++++ EXERCISE TEXT ++++

These first figured in a 1954 pact struck with regional rival India over their Himalayan border. Even so, Indian officials were absent from the front row of the audience reserved for guests of honor.

Since the 1950s, China’s ruling Communist Party has gone from not being recognized by the United Nations to boasting the biggest diplomatic footprint in the world and presiding over an $18.6-trillion economy.

Beijing now signals a desire for other countries to see it as a diplomatic heavyweight, even as other nations accuse it of economic coercion and unfair competition.

After China brokered an unexpected detente between Iran and Saudi Arabia last year, China’s top diplomat, Wang Yi said the country would continue to play a constructive role in handling global hotspot issues.

But Beijing’s unwillingness to condemn Russia’s invasion of Ukraine and its pursuit of a “no-limits partnership” with Moscow present hurdles to that ambition. They saw China skip a summit on a peace conference in Switzerland this month.

China’s trade ties with the European Union have also come under strain as the bloc of 27 nations plans to impose additional tariffs on Chinese-made electric vehicles, potentially opening up a new front in the West’s tariff war with Beijing begun with Washington’s initial import duties in 2018.

The EU accuses China of flooding its market with cheap EVs produced by Chinese automakers that have benefited from heavy state subsidies.

++++ DATA SECTION ++++

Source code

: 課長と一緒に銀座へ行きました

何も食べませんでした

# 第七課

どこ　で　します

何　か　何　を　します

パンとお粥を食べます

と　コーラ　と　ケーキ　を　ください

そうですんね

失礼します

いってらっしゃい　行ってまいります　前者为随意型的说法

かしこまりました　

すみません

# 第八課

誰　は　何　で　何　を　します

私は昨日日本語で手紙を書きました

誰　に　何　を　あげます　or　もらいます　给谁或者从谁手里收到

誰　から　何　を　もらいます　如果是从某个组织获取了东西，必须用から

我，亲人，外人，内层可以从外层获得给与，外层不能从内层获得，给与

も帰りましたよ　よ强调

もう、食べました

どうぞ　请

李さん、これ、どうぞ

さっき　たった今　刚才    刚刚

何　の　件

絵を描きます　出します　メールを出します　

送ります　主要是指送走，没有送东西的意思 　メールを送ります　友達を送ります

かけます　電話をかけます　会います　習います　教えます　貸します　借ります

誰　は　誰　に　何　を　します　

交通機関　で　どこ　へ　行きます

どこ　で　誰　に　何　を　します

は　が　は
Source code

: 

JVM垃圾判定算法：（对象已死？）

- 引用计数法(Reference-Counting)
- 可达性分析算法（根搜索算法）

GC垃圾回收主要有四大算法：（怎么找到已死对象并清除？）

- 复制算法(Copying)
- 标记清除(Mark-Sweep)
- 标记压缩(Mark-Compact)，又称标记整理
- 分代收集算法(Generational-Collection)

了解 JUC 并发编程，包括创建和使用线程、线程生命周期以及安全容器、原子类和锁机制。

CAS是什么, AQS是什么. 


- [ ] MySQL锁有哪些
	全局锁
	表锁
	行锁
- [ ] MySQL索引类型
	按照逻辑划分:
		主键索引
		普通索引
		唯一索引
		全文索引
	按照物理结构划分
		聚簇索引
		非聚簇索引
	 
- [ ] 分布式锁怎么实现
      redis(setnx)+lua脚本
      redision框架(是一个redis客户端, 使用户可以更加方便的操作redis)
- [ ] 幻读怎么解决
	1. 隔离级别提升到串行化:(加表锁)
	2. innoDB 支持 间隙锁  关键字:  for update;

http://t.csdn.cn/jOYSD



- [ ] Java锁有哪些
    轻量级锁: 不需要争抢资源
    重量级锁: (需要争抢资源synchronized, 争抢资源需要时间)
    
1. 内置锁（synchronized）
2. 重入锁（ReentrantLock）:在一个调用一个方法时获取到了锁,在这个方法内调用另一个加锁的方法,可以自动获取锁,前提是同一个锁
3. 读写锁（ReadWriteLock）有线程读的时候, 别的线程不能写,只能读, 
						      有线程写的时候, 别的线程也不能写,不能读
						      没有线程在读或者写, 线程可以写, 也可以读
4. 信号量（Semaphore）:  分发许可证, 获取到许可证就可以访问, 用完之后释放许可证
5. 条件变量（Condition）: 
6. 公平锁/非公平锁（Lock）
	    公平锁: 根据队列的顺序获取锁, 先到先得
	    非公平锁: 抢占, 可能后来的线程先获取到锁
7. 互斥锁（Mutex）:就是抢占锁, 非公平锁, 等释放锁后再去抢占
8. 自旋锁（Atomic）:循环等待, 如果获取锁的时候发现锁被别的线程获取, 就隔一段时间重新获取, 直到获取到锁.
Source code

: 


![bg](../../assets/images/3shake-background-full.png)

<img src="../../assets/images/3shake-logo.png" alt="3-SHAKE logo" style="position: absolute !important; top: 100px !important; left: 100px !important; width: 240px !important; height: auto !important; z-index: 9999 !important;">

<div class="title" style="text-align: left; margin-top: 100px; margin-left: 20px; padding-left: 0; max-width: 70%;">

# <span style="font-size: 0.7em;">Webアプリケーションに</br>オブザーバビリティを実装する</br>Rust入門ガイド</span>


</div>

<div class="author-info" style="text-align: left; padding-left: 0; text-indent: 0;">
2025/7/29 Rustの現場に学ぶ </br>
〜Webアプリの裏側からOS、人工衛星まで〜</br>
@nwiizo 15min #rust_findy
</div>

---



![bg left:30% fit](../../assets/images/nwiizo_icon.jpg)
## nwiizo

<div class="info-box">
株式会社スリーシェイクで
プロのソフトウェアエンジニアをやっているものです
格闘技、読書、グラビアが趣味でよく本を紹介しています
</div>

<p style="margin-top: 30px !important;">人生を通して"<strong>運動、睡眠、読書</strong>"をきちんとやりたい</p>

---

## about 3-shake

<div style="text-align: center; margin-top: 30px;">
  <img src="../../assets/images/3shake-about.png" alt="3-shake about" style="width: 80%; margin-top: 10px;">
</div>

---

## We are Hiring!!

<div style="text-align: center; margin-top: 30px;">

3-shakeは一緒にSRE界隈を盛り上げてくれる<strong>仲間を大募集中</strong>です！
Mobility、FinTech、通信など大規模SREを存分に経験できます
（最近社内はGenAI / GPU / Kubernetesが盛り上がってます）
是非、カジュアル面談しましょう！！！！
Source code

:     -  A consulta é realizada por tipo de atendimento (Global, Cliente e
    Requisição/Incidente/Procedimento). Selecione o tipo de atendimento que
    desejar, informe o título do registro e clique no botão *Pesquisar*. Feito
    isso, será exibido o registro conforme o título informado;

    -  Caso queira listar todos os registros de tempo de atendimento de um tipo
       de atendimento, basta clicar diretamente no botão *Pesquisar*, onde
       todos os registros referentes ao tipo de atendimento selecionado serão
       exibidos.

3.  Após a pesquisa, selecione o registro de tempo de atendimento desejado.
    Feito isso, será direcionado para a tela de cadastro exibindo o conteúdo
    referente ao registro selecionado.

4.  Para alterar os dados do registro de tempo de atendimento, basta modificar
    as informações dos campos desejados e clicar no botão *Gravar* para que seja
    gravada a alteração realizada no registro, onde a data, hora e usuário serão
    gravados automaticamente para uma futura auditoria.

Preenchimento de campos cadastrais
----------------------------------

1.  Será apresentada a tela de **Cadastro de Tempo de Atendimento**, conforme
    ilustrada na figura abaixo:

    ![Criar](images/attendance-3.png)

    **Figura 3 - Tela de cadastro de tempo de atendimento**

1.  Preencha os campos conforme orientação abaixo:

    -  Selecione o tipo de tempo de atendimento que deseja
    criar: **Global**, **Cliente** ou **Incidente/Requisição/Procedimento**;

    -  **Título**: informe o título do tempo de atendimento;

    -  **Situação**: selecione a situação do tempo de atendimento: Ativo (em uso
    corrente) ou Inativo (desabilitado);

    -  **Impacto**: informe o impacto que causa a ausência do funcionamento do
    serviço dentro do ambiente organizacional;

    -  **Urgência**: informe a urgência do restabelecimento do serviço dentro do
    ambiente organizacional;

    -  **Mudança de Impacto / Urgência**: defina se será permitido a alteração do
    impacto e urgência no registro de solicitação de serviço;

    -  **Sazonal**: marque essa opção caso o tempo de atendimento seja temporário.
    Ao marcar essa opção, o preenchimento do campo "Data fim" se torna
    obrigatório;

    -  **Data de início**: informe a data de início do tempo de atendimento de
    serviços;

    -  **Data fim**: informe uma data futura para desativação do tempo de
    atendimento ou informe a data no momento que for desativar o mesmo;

++++

## [TASK REQUIREMENTS]
A: Answer these questions from the passage on China's foreign relations, one per line:
(i) Between which two countries did China broker an unexpected detente?
(ii) How large is the economy the Communist Party presides over?
(iii) What kind of Chinese-made vehicles does the European Union plan to put additional tariffs on?
B: Output the part of the passage on China's foreign relations from "These first figured" up to and including "global hotspot issues.".
C: Write the next part of the passage on China's foreign relations, picking up after its last sentence.
The stored data entries stand apart from the passage on China's foreign relations and are separate material.

## [RESULTS]
A:
(i) Iran and Saudi Arabia
(ii) $18.6 trillion
(iii) Electric vehicles

B:
These first figured in a 1954 pact struck with regional rival India over their Himalayan border. Even so, Indian officials were absent from the front row of the audience reserved for guests of honor.

Since the 1950s, China’s ruling Communist Party has gone from not being recognized by the United Nations to boasting the biggest diplomatic footprint in the world and presiding over an $18.6-trillion economy.

Beijing now signals a desire for other countries to see it as a diplomatic heavyweight, even as other nations accuse it of economic coercion and unfair competition.

After China brokered an unexpected detente between Iran and Saudi Arabia last year, China’s top diplomat, Wang Yi said the country would continue to play a constructive role in handling global hotspot issues.

C:
“In the era of economic globalization, what we need is not to create chasms of division, but to build bridges of communication, and not raise the iron curtain of confrontation but to pave the way of cooperation,” Xi said.

China has struck a softer tone in some recent dealings with the world, freeing an Australian journalist from prison and steadying ties with Canberra, resuming informal nuclear talks with the US and agreeing to debt restructuring deals with debtors.

Yet tension runs high with countries nearer home.

Ties with India have been tense since the biggest military confrontation in decades on their disputed Himalayan border in June 2020, which killed 20 Indian and at least four Chinese soldiers.

India has since made it tough for Chinese companies to invest, banned hundreds of popular apps and cut passenger routes, though direct cargo flights still operate between the Asian giants.